Temporal and Switch Entropy
Two really useful measures of entropy that result from this approach are:
- temporal entropy: how evenly distributed are the user’s transactions across time? For each user, transactions are binned into weeks up to the present and the entropy on this distribution is computed. Higher entropy indicates a more regular distribution of transactions.
- switch entropy: how often does the user switch recipients? For each user, we look at a sliding window of two transactions at a time in sequence, measure the entropy across recipients within this window and average this entropy across all of the user’s transaction windows.
Figure 1 shows a sample of 100 users from a certain customer, who started their top-ups in May ‘19, having between 2-20 transactions to date, grouped by categories of temporal and switch entropy.

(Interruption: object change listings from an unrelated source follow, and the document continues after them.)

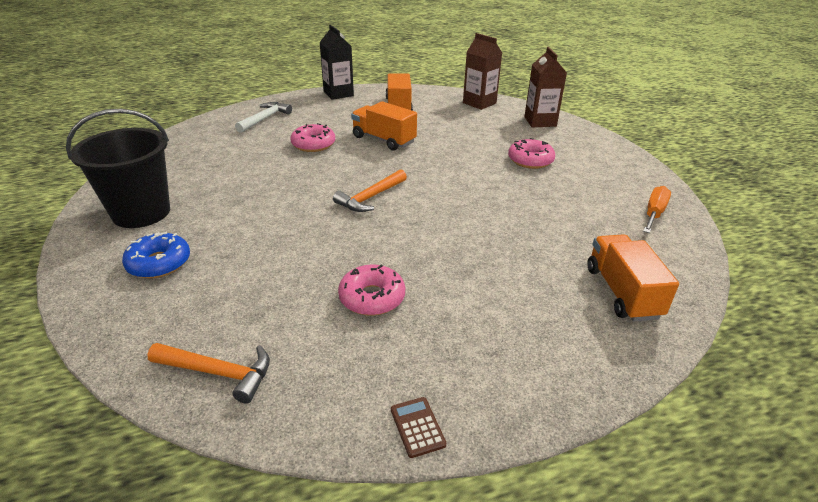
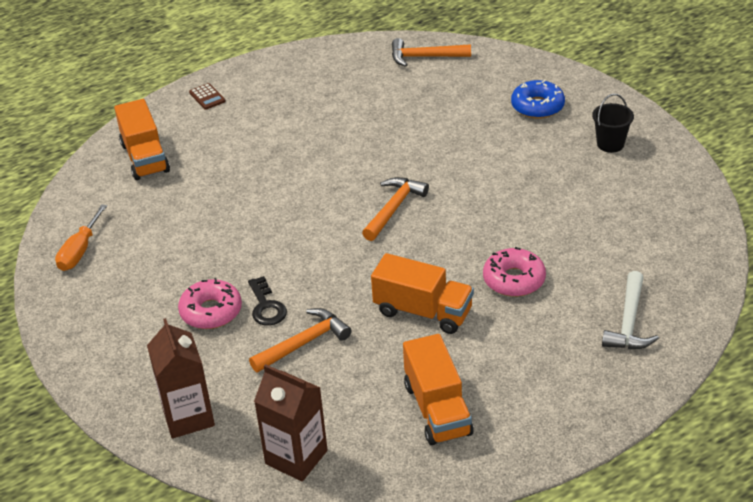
camera: 170 degrees right, 5 degrees up
(141, 212) = (610, 144): black bucket -> black bucket, size x0.48
(338, 94) = (566, 429): black carton -> none
(372, 298) = (347, 115): pink donut -> none
(417, 427) = (292, 58): brown calculator -> brown calculator (207, 97)
(466, 138) = (304, 343): none -> orange hammer
(490, 157) = (266, 306): none -> black key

Figure 1. Sample of 100 users grouped by levels of temporal and switch entropy. Each dot is a top-up and each color is a unique recipient phone number
There appears to be a natural segmentation of users according to these two dimensions of entropy, as they capture two important attributes related to each user’s pattern of transactions: regularity over time and consistency of receiving number. Going clockwise, from upper left:
- Users low on both temporal and switch entropy appear to be intermittent or irregular users, who sometimes recycle to other intermittent users. Most users (~50%) in the sample belong to this category.
- Users low on temporal entropy but high on switch entropy appear to be similar to (1) but on a compressed timescale, meaning the receiving numbers churn much more quickly. These are potentially our lowest-value users in terms of durability of transactions.
- Users high on both temporal and switch entropy appear to include resellers: frequent transactions but to multiple receiving numbers repeatedly across time.
- Users high on temporal entropy and low on switch entropy appear to be users who transact regularly, including numbers that recycle to other regular users. These are potentially our highest-value users, but also the rarest.
Many promising lines of inquiry can arise from this approach. We gain some clarity about what our highest-value users look like. More importantly, we can begin to ask what might induce users from the other quadrants to move towards the highest-value quadrant. We also gained a quick way to identify potential resellers, who might be less responsive to marketing campaigns. Even better, we might be able to run experiments to test what marketing strategy best improves the transaction rates for each type of user.
We have attempted to describe ways to meaningfully characterize our users using feature engineering techniques. While sometimes transactional data is initially thin, there are ways to be creative in feature engineering that allow for more insightful and productive uses of the data than first appeared possible. Equipped with these features, we gain a deeper view of our users, enabling us to work better with our customers and partners to identify the most promising segments for a campaign or new product/value initiative.